[[ Task material, beginning ]]
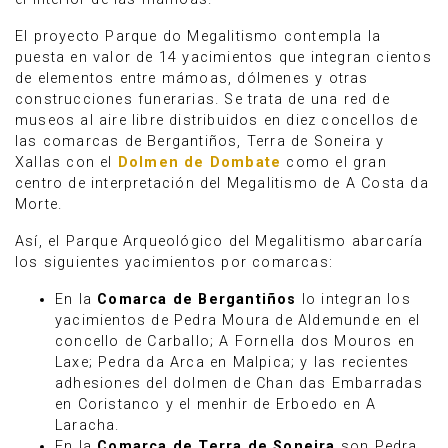
El proyecto Parque do Megalitismo contempla la
puesta en valor de 14 yacimientos que integran cientos
de elementos entre mámoas, dólmenes y otras
construcciones funerarias. Se trata de una red de
museos al aire libre distribuidos en diez concellos de
las comarcas de Bergantiños, Terra de Soneira y
Xallas con el
Dolmen de Dombate
como el gran
centro de interpretación del Megalitismo de A Costa da
Morte.
Así, el Parque Arqueológico del Megalitismo abarcaría
los siguientes yacimientos por comarcas:
En la
Comarca de Bergantiños
lo integran los
yacimientos de Pedra Moura de Aldemunde en el
concello de Carballo; A Fornella dos Mouros en
Laxe; Pedra da Arca en Malpica; y las recientes
adhesiones del dolmen de Chan das Embarradas
en Coristanco y el menhir de Erboedo en A
Laracha.
En la
Comarca de Terra de Soneira
son Pedra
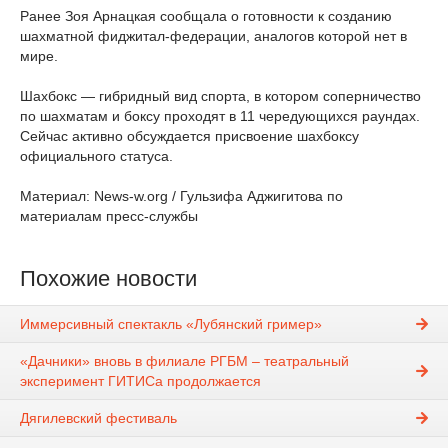
Ранее Зоя Арнацкая сообщала о готовности к созданию
шахматной фиджитал-федерации, аналогов которой нет в
мире.
Шахбокс — гибридный вид спорта, в котором соперничество
по шахматам и боксу проходят в 11 чередующихся раундах.
Сейчас активно обсуждается присвоение шахбоксу
официального статуса.
Материал: News-w.org / Гульзифа Аджигитова по
материалам пресс-службы
Похожие новости
Иммерсивный спектакль «Лубянский гример»
«Дачники» вновь в филиале РГБМ – театральный
эксперимент ГИТИСа продолжается
Дягилевский фестиваль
[[ Task material, end ]]
Instructions for the task - Take the entries above and copy out all lines with the string "integran".

Task answer -
puesta en valor de 14 yacimientos que integran cientos
lo integran los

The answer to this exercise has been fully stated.